TULSA, Okla. (AP) Firms with Oklahoma ties have received 85 percent of the construction contracts awarded during the building of a new arena in downtown Tulsa, according to an analysis by the Tulsa World.

The newspaper reported that Tulsa-area companies have been awarded 28 out of the project’s 41 construction contracts, or 68 percent. That translates to $64.5 million out of a possible $124 million in contracts.

Firms that are based elsewhere in Oklahoma, or national companies that have Oklahoma offices, have been awarded seven other construction contracts for the BOK Center, which is scheduled to open in September 2008.

The budget for the arena’s construction is $178 million, and an estimated $12 million worth of work remains to be put up for bid.

“We’re very happy with these numbers,” said Project Manager Bart Boatright of Tulsa Vision Builders, which is building the arena, said. “It was our goal to involve as many local contractors as possible.”

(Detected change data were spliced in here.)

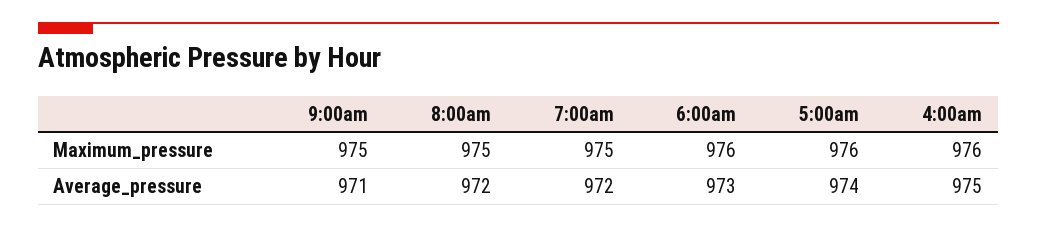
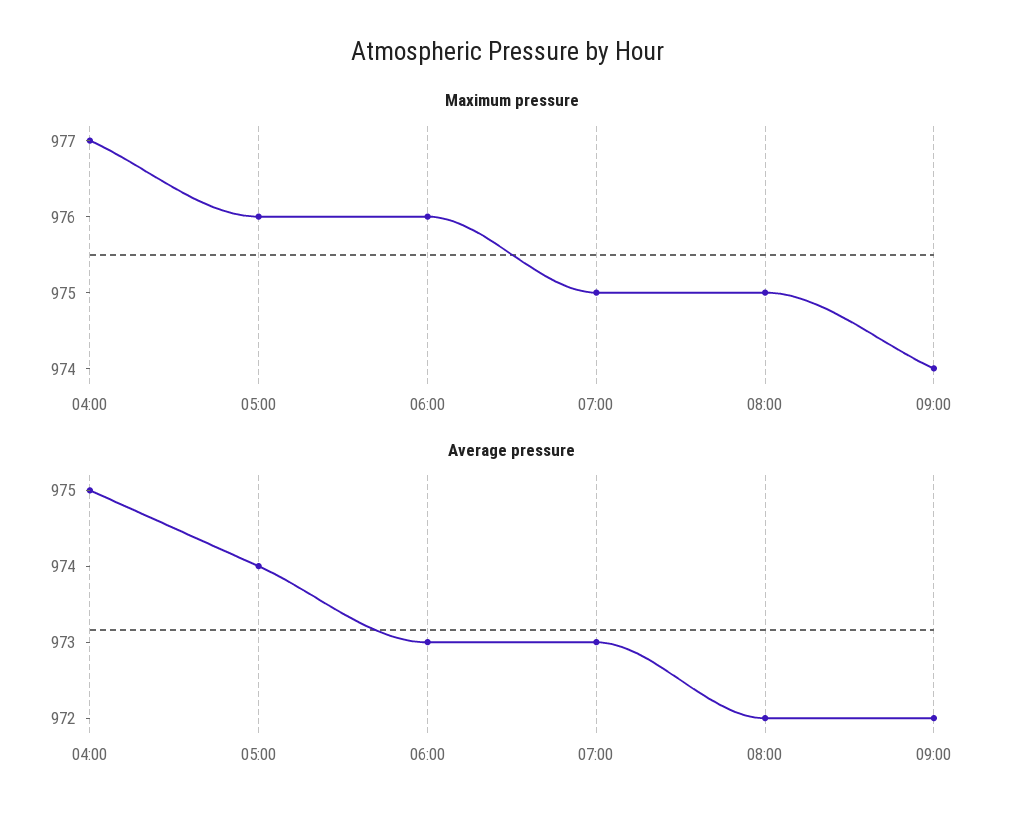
Maximum_pressure, 9:00am: 975 -> 974
Maximum_pressure, 4:00am: 976 -> 977
Average_pressure, 9:00am: 971 -> 972
Average_pressure, 7:00am: 972 -> 973

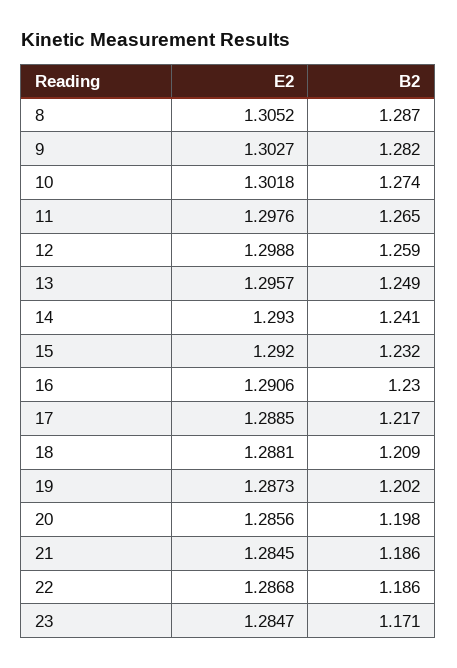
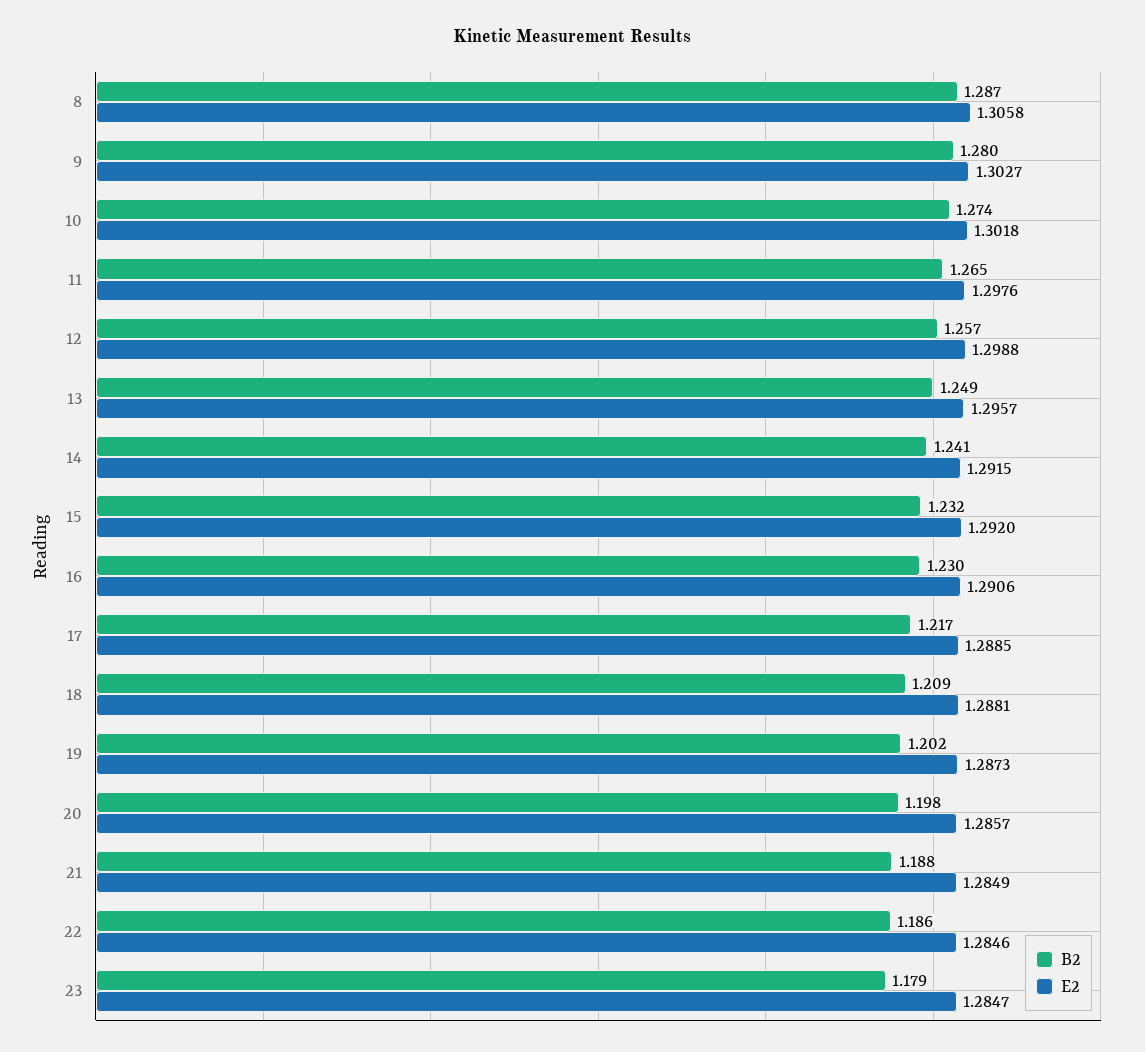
E2, 8: 1.3052 -> 1.3058
B2, 9: 1.282 -> 1.28
B2, 12: 1.259 -> 1.257
E2, 14: 1.293 -> 1.2915
E2, 20: 1.2856 -> 1.2857
E2, 21: 1.2845 -> 1.2849
B2, 21: 1.186 -> 1.188
E2, 22: 1.2868 -> 1.2846
B2, 23: 1.171 -> 1.179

Project leaders had divided the arena’s construction work into smaller elements to give potential contractors with Oklahoma ties a better chance to compete, Boatright said.

“The Vision 2025 program is not only about generating a good future and improving the quality of life in Tulsa, it’s about generating business for local companies,” he said.

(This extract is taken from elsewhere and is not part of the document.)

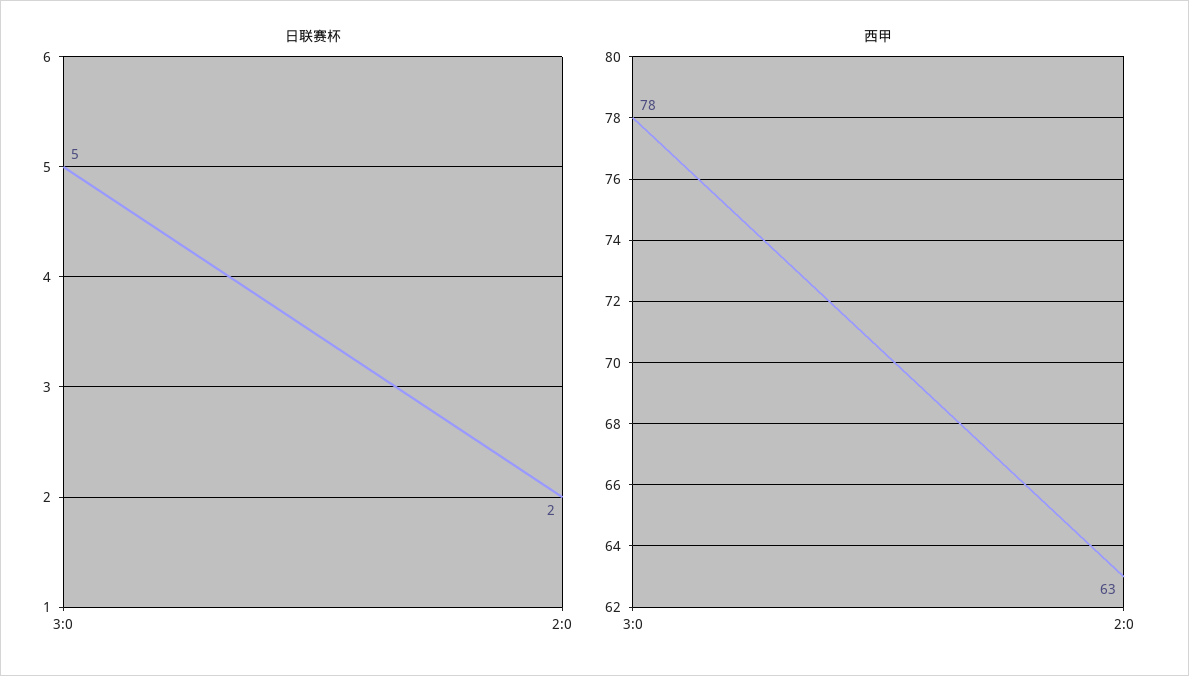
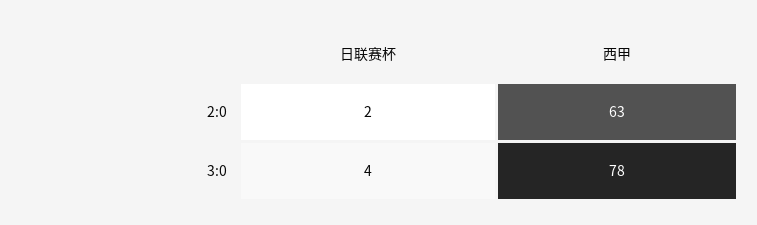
日联赛杯, 3:0: 5 -> 4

Kirby Crowe, the project director of the Vision 2025 Project, said that of the 368 firms working on projects funded by the Tulsa County tax program, 298 of them — or 81 percent — have some sort of Tulsa-area connection.

“Every time a local contractor gets work, they employ people who end up spending money in the community,” Crowe said. “We’re feeding the local fire.”

One of the six out-of-state companies that has been awarded a bid is going to Tulsa to do the work. A. Zahner Co. of Kansas City, Mo., which will create stainless steel panels for use as the arena’s skin and walls, plans to open a temporary fabrication plant in Oklahoma’s second-largest city.

Bill Zahner, the company’s president and chief executive officer, said he might consider a permanent presence in Tulsa.

“The relationship with the people down there in Tulsa has been very good,” Zahner said. “We’re going to see how it goes.

“I know from experience that when you work on something this big with a group of talented people, you start feeling committed to them.”